The collection of the German Windpower Museum has gotten richer by an exiting exhibit: This time it’s not about a real wind turbine or parts of it – but a big model.
To be exact it’s a Heidelberg-Motor HM-300. Contrary to almost all wind turbines this is a vertical axis wind turbine with two blades standing upright. The appearance of the rotor mirrors the letter “H” telling why these machines are usually called “H-Rotors”.
One hoped to achive major advantages to conventional horizontal axis wind turbines e.g. fewer components, less wear, a simpler design and easier maintenance.

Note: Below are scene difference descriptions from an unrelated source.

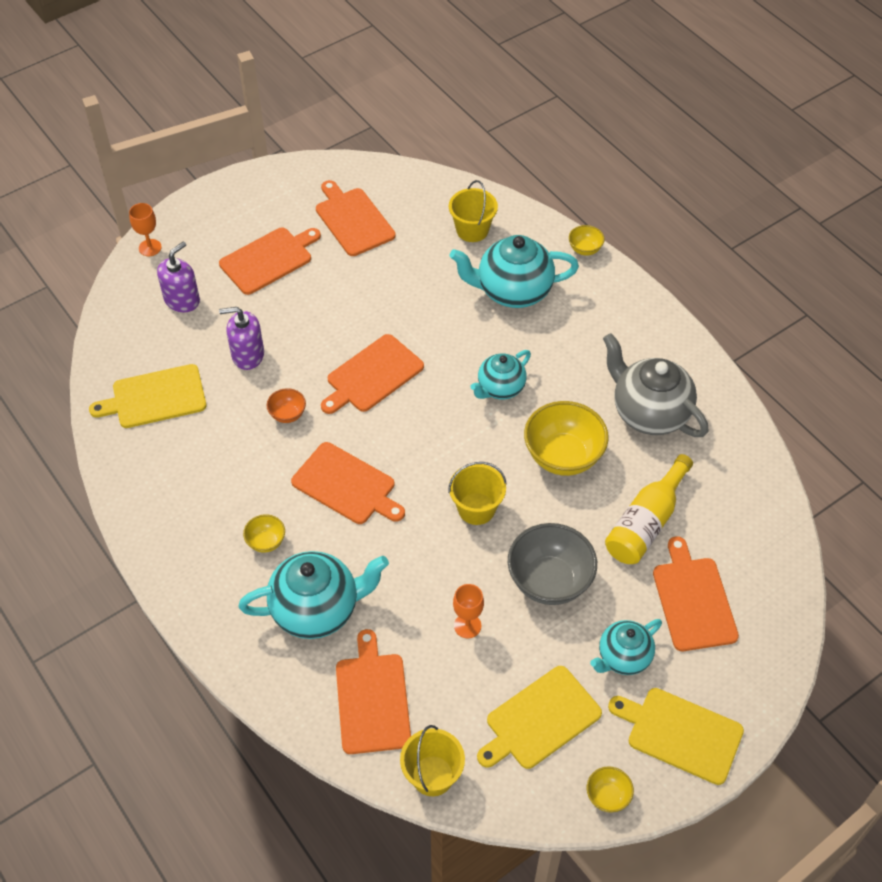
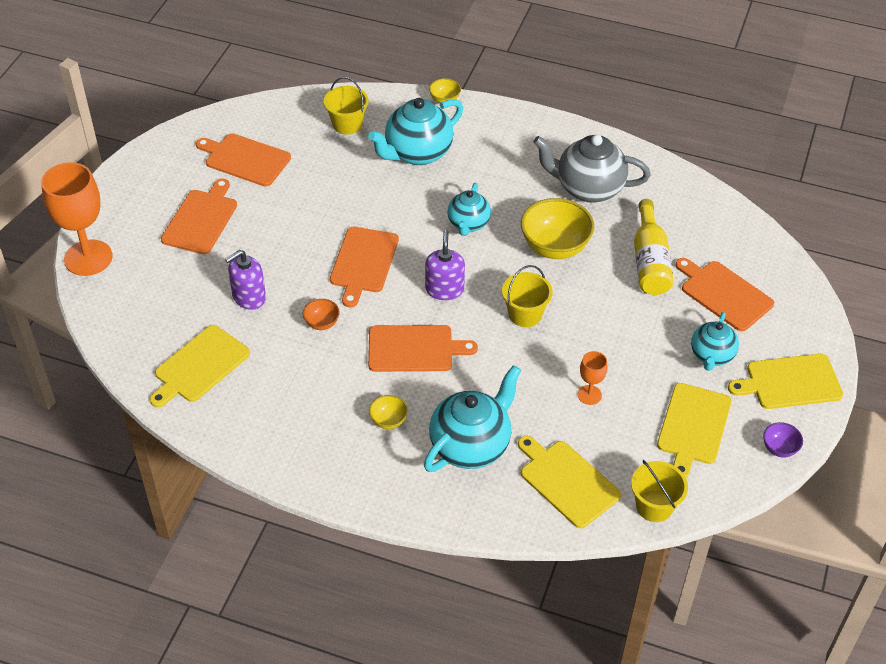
camera: 35 degrees left, 5 degrees down
orange goblet [129,203,162,256] -> orange goblet [41,162,112,276], size x2.12
purple soap dispenser [157,241,200,312] -> purple soap dispenser moved to [425,230,465,300]
orange cutting board [336,629,411,754] -> yellow cutting board [518,436,621,528]
grey bowl [508,523,597,605] -> none
yellow bowl [587,767,634,812] -> purple bowl [763,422,803,458]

The Heidelberg-Motors got their ring generator placed either on top or at the bottom of the tower.
The model is made of balsa wood and hard paper and shows the three-leg tower version with the ring generator placed on top.
Of this extremely rare version five units were installed at Kaiser-Wilhelm-Koog (Schleswig-Holstein) in 1995 – being unique worldwide until today.
Due to technical and economial reasons the H-Rotors never really enjoyed a breakthrough on the wind turbine market. The windfarm at Kaiser-Wilhelm-Koog had to be dismantled after two years for technical reason.
However, a very rare, short yet highly interesting chapter of German wind power history is now on display in Stemwede.
The donation of the model was made by a former company employee. Organization and transport was done by manager Jaeger.